Unified Communations (UC) news this week showed off several product announcements. Fonality is pushing its new presence management patent, and Facebook is rumored to be working on a Snapchat competitor. Mobile service provider TIM Brazil now has a communications app of its own, Cumulus and TurboBridge are tackling the telephony-related needs of the state of Texas, and iCore is providing UC servies for a Philadelphia-based real estate firm.

Fonality this week announced the release of its new Heads Up Display (HUD) application.

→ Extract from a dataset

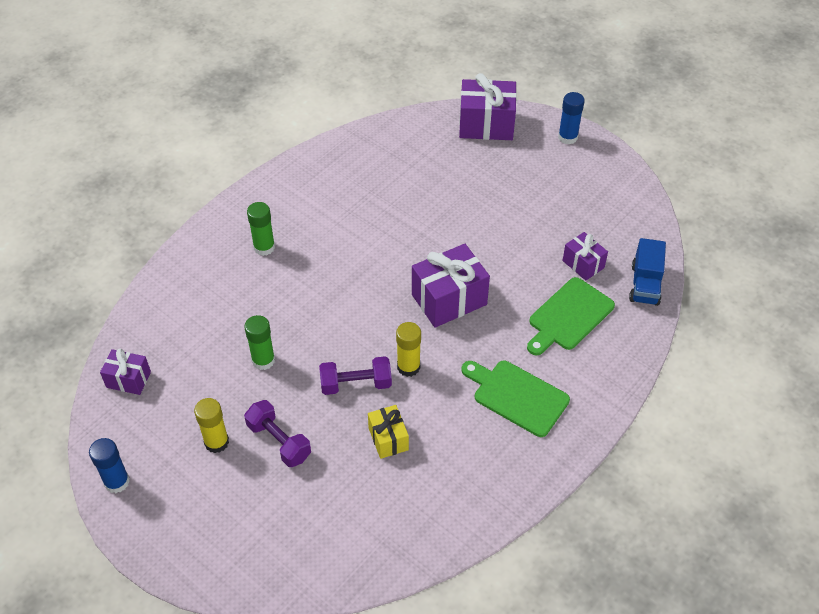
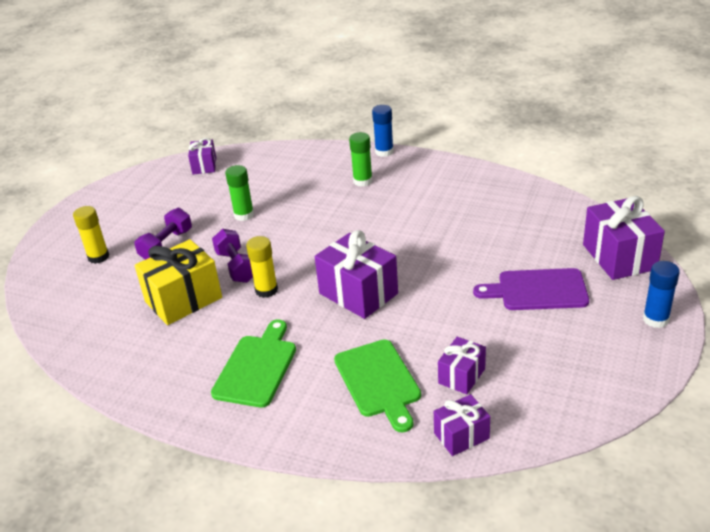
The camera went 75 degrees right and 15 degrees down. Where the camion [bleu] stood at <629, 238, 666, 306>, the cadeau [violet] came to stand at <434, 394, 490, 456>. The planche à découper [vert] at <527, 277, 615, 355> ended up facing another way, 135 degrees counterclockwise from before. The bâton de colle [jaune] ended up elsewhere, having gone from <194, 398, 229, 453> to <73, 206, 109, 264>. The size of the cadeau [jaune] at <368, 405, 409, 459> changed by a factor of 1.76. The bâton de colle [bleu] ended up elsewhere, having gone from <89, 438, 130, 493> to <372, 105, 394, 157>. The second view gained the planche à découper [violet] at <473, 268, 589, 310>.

The software is linked to a recent patent the company acquired that allows it to better use presence management. Specifically, the HUD can use the technology granted in the new patent to allow managers to tell, at a glance, the current virtual location of each of their employees. On a single display, managers can see if employees are at their desks, on a mobile device, in a conference call, or working in a call center queue. Administrators can also tailor the service to allow specific users to view subsets of employees, so not everyone knows what everyone else is doing. In that way, it can section off certain departments from viewing the activities of one another or even partition management from lower-level company employees.

A rumor is circulating that Facebook is also working on its own new application. Unable to acquire Snapchat, the app which allows users to send and receive text or images that recipients can only view for 10 seconds, Facebook may offer up its own home-grown competitor: Slingshot. The social media giant previously released a Snapchat copycat with the name Poke, but it quickly faltered and was taken off the books. Slingshot appears to have been in the works for several months and should soon appear in app stores if rumors are correct.

Telecommunications service provider TIM Brazil announced recently that it has reached out to Amdocs Unified Communications. TIM want Amdocs to power its new “blah” service—an application that can manage users' address books and social media contacts. It merges those contacts and allows users to complete instant messaging and VoIP video and audio chats from within the application. Anyone inside or outside TIM can use the app, but the open nature of the service reportedly allows the company to keep subscribers and non-subscribers alike within its brand and therefore hopefully increase brand awareness.

With respect to conferencing services, Cumulus recently partnered with TurboBridge to enhance Cumulus's contract with Texas Department of Information Resources. Cumulus was awarded a contract with the DIR in April to provide the state's department with voice, video, and web conferencing services. Its partnership with TurboBride will allow increased access to cloud-based telephony services. The pair will reportedly be managing audio conferencing in state agencies, universities, and cities across Texas.

Finally, iCore Networks recently announced its contract with the Pennrose real estate firm. Pennrose reportedly has over 160 locations and was in need of a unified communications service provider. The announcement reports that iCore will be using its CloudFUZN solution to connect all the existing phone lines in each of the Pennrose locations. In addition to being able to manage its current locations and phone lines, iCore should also handle new phone connections without the need for additional configuration, so as Pennrose expands, the communications network can move along with it.